The “general welfare” clause was expressly invoked when Congress enacted legislation creating Social Security. According to the New York Times, it happened like this:

“At a tea party in 1934, Frances Perkins, then the labor secretary, found herself seated next to Justice Harlan F. Stone. . . .

“The secretary freely admitted they were stuck on the administration’s new Social Security bill, and were uncertain on what basis the new program should be founded. Upon hearing this, the justice looked around to see if anyone was listening, leaned over to her, and putting his hand up to his mouth, whispered: ‘The taxing power of the federal government, my dear; the taxing power is sufficient for everything you want and need.’ The secretary excitedly returned to her staff and announced she had made up her mind. They would base the new program on the government’s power to tax.”

In that case, though, the taxing power was specifically invoked by Congress. For Obamacare, by contrast, Congress called the fine paid for failure to comply with the individual mandate a “penalty.” The Supreme Court renamed it a “tax” and found it within the general welfare clause.

Tax Was Tangential to Case

The Social Security legislation used payroll taxes to fund benefits, so the relationship between taxing and spending was in fact direct. In the case of Obamacare, though, the “tax” is peripheral to the main purpose of the legislation, which is to restructure the health care insurance market.

The “tax” is expected to raise a measly $4 billion by 2017, according to a Congressional Budget Office report quoted in the Roberts opinion, compared with health care expenditures that may reach $2.3 trillion in the first ten years, according to Sen. Tom Coburn (R-OK).

As the Landmark Legal Foundation noted in its Obamacare amicus brief, the taxing power has never been used to tax “inactivity,” in this case the failure to comply with the individual mandate. And the Social Security legislation was enacted by a Court cowed by President Roosevelt’s court-packing proposal, so it was unclear whether a more resolute Court would follow this precedent.

When it scheduled oral argument in the Obamacare case, the Court specified four topics to be argued in an unprecedented six hours over three days, yet it did not schedule any argument on the tax issue. The abbreviated discussion in the parties’ briefs concerned whether a “penalty” or a “tax” was involved, not the scope of the taxing power. By using a tangential issue to decide one of the greatest cases of our time, the Court’s majority did an enormous disservice to the nation.

Time to Amend the Constitution

The Due Process clause doesn’t apply to the Court, but it’s tempting to say this decision deprives the American people of their property—their money—without notice or an opportunity to be heard. At the very least, it’s taxation without representation.

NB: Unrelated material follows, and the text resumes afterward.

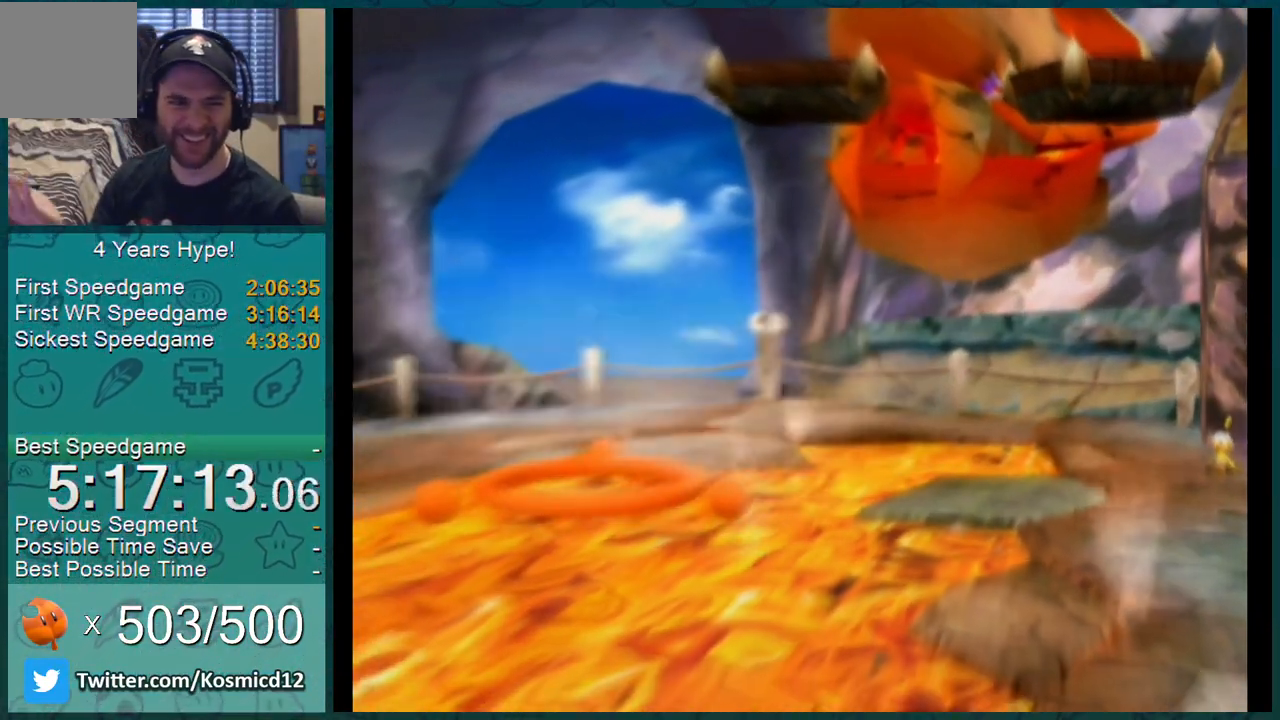
{"buttons": [], "left_stick": "center", "right_stick": "center", "events": []}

So now there is precedent that Congress can adopt legislation ordering Americans to do almost anything it desires, so long as it appends a tax provision, even if this provision is peripheral to the central purpose of the legislation.

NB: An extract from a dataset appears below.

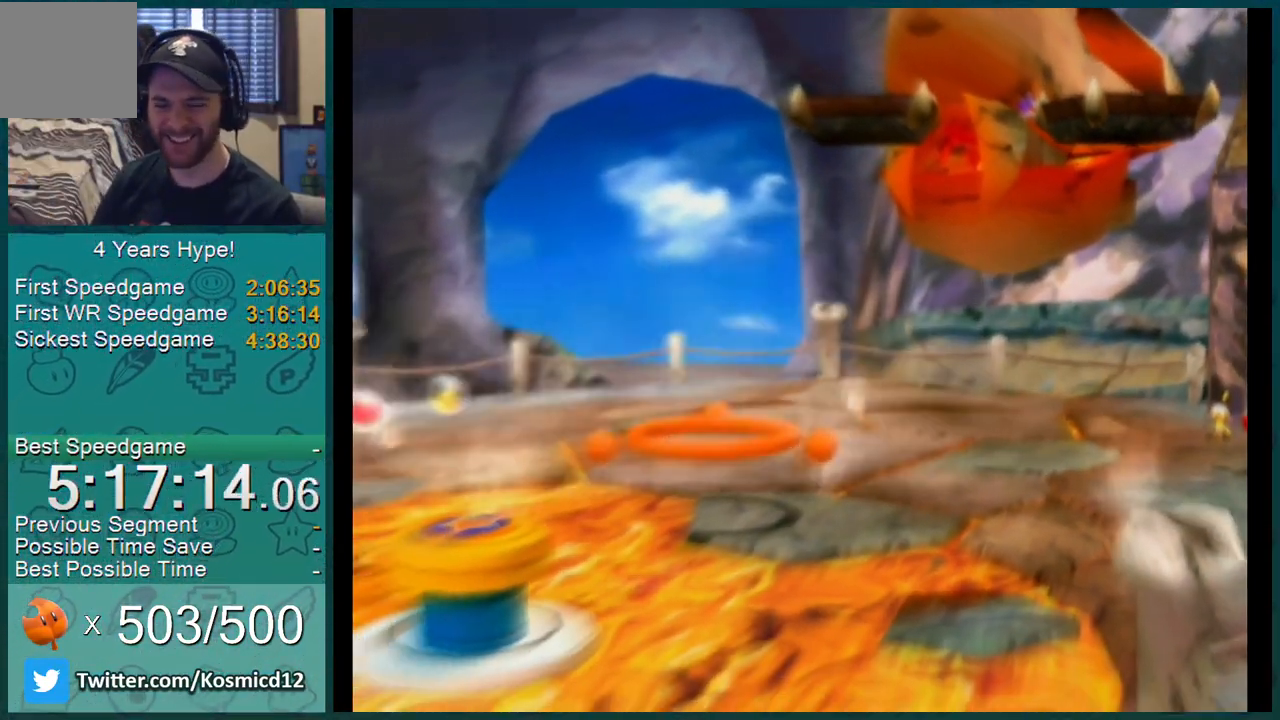
{"buttons": [], "left_stick": "down", "right_stick": "center", "events": [[200, "left_stick", "center"], [450, "left_stick", "down"]]}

Conservative political operatives are using the decision as an opportunity to urge that Obamacare be repealed. But even a successful repeal won’t repair all the damage done by the court’s decision.

The Constitution ought to be amended to make it plain—once and for all—that the federal government may tax and spend only as authorized by an enumerated power. Only through this process will the American people have an opportunity to be heard on the epic issue of federal governmental power.

Maureen Martin, J.D. ([email protected]), is senior fellow for legal affairs at The Heartland Institute.